──────── FRAGMENTO DE ORIGEN ────────

Tiene pocos meses de nacida y creo que es la mujer más joven que me ha rechazado.
Raphael y Delphine llegaron a Madrid a mediados de la semana pasada. Me encontraron desempleado, confundido, en calzoncillos y leyendo el libro de Roberto Saviano. Mi vida había dado varios vuelcos sustanciales en los últimos días: me habían echado del trabajo, había recuperado mi visión periférica (trabajaba mirando a la pared), comprendí lo sufrido que era estar en paro, perdí la noción de en que día de la semana estaba, y Verónica me había mandado un mensaje llamándome cabronazo por decir que tenía una foto suya. Le pedí disculpas, y le confesé, una vez más, mis ardores sabrosones pero ella, como ya es costumbre, ignoró mis proposiciones y me condenó a vivir pendiente de sus silencios.

──────── ENTRADAS PROPORCIONADAS ────────

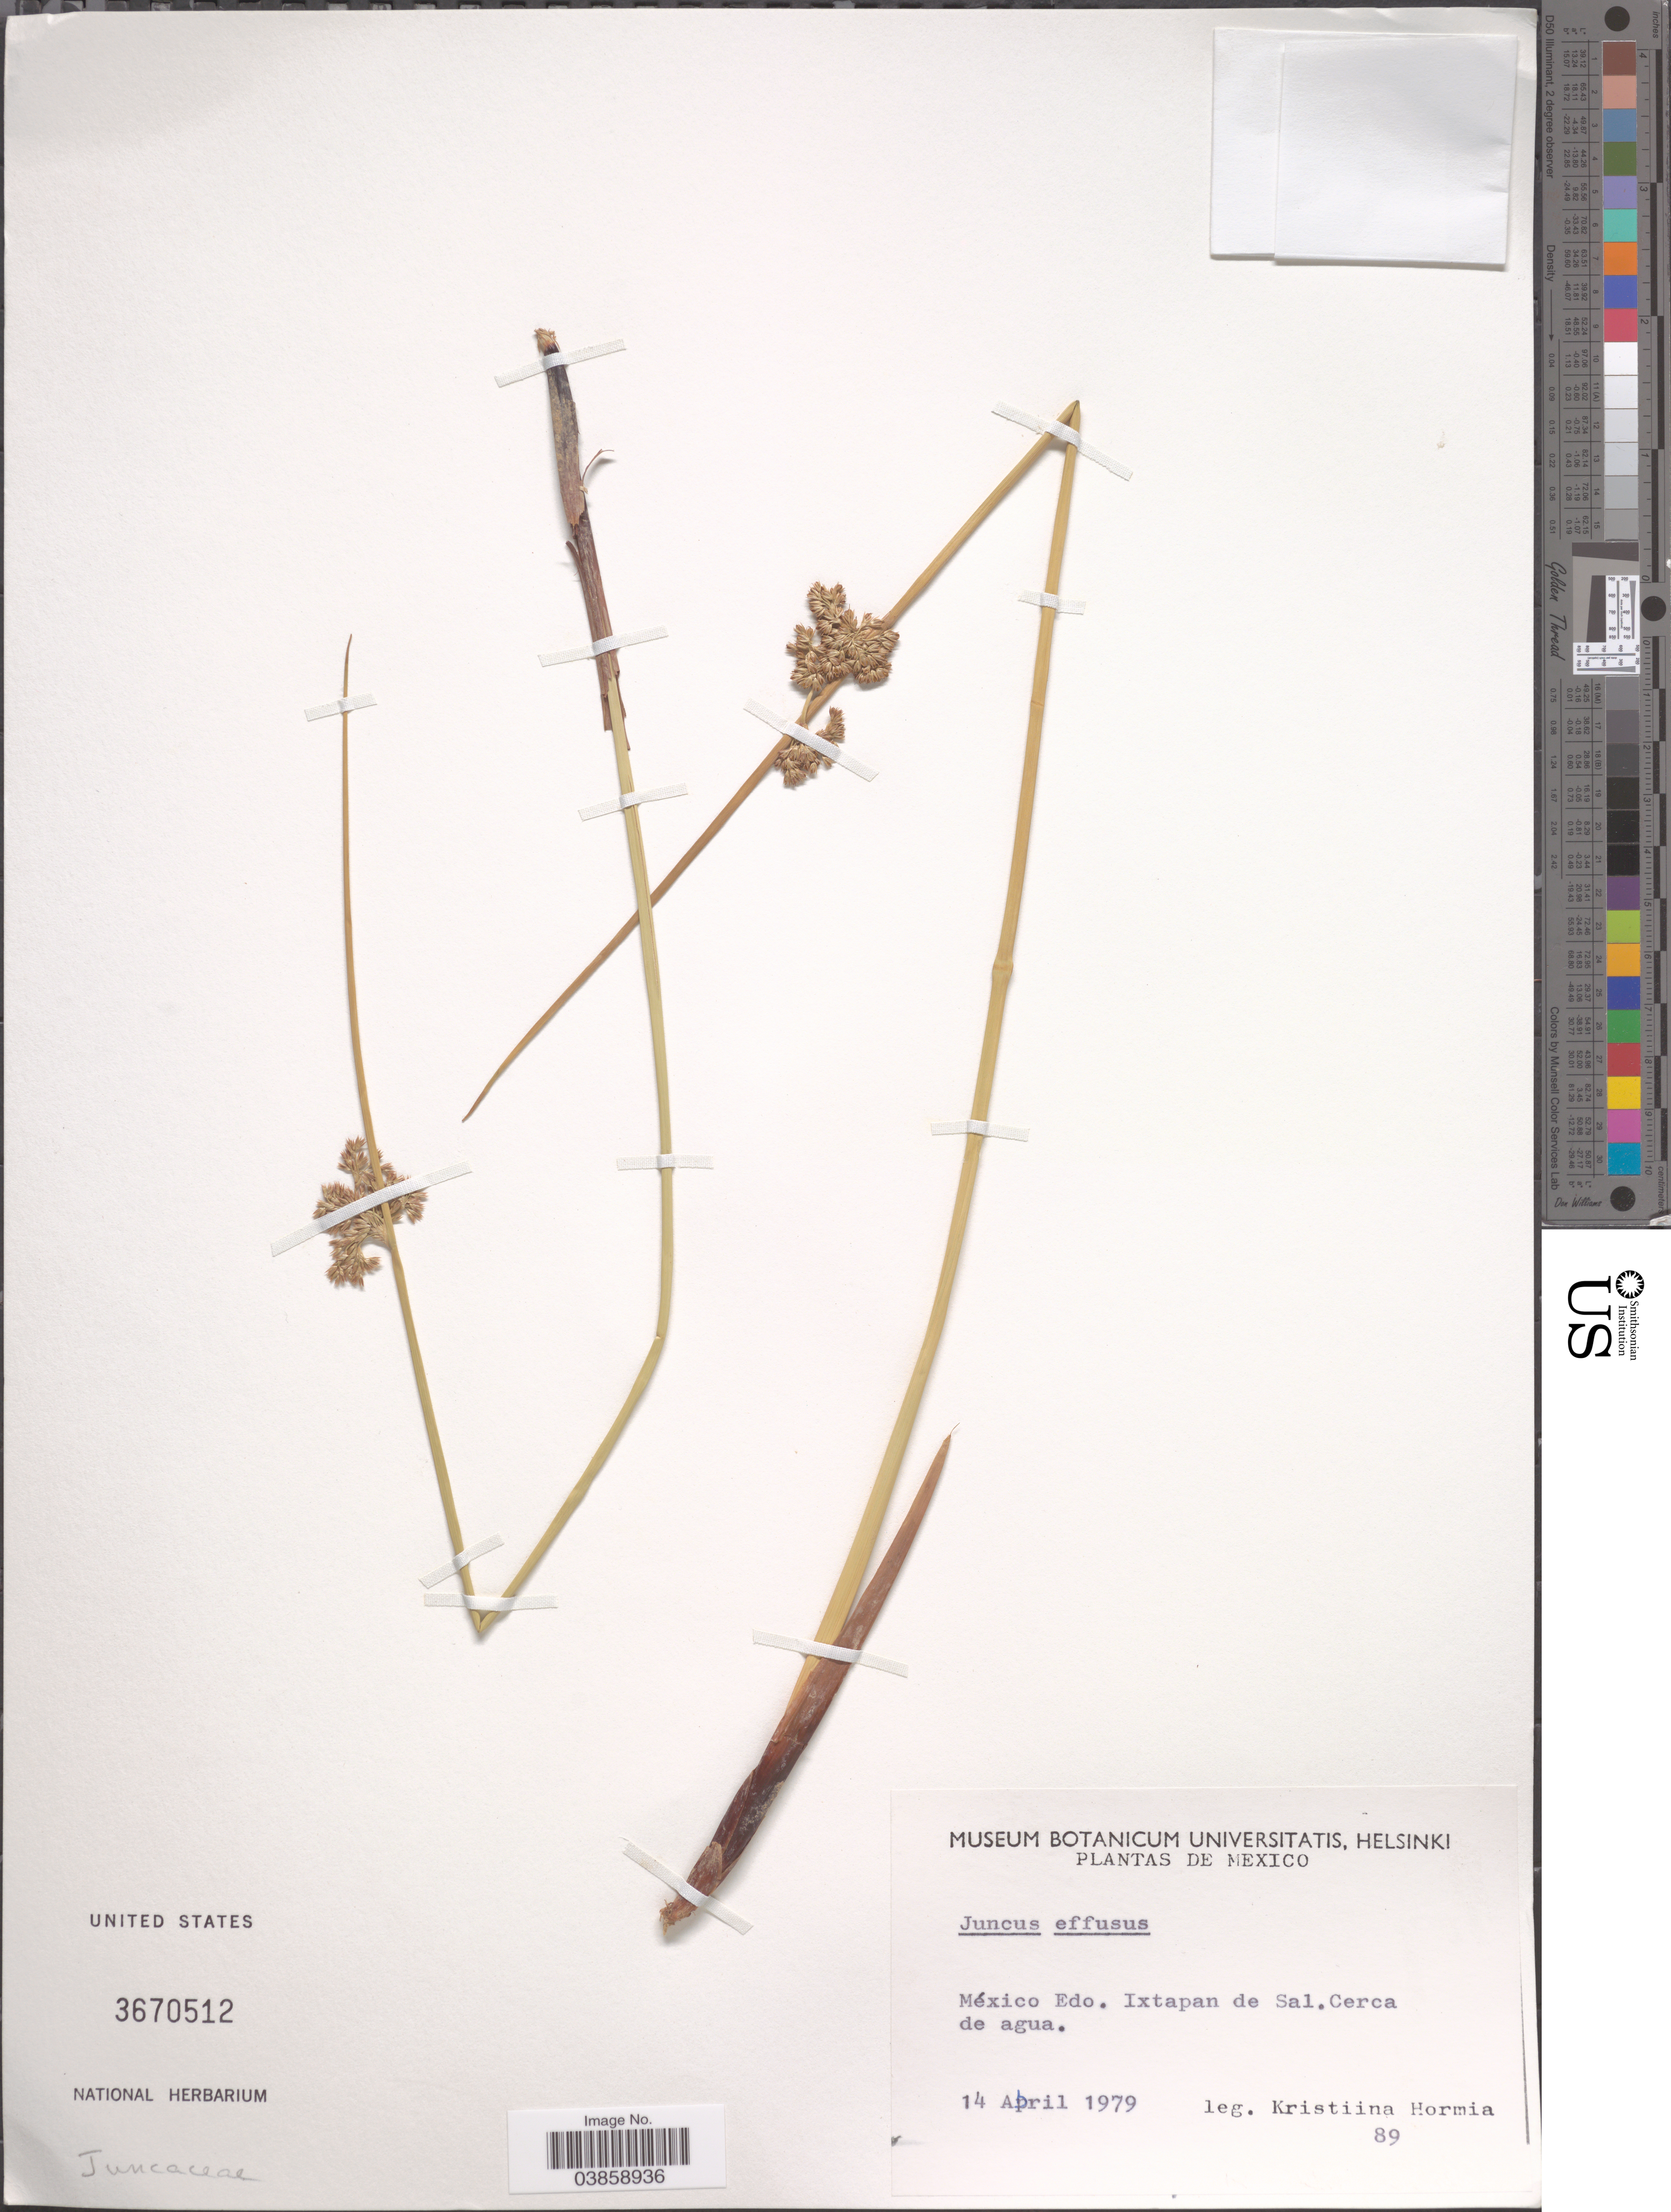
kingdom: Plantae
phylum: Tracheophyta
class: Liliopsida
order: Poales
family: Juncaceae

────────

__QUÉ SE PIDE__.
(a) Transcribe sin cambios la parte del fragmento de origen que empieza en "Tiene pocos meses" y termina en "de sus silencios.".
(b) Según el fragmento de origen, ¿a qué ciudad llegaron Raphael y Delphine?

__RESPUESTAS__.
(a)
Tiene pocos meses de nacida y creo que es la mujer más joven que me ha rechazado.
Raphael y Delphine llegaron a Madrid a mediados de la semana pasada. Me encontraron desempleado, confundido, en calzoncillos y leyendo el libro de Roberto Saviano. Mi vida había dado varios vuelcos sustanciales en los últimos días: me habían echado del trabajo, había recuperado mi visión periférica (trabajaba mirando a la pared), comprendí lo sufrido que era estar en paro, perdí la noción de en que día de la semana estaba, y Verónica me había mandado un mensaje llamándome cabronazo por decir que tenía una foto suya. Le pedí disculpas, y le confesé, una vez más, mis ardores sabrosones pero ella, como ya es costumbre, ignoró mis proposiciones y me condenó a vivir pendiente de sus silencios.

(b) A Madrid.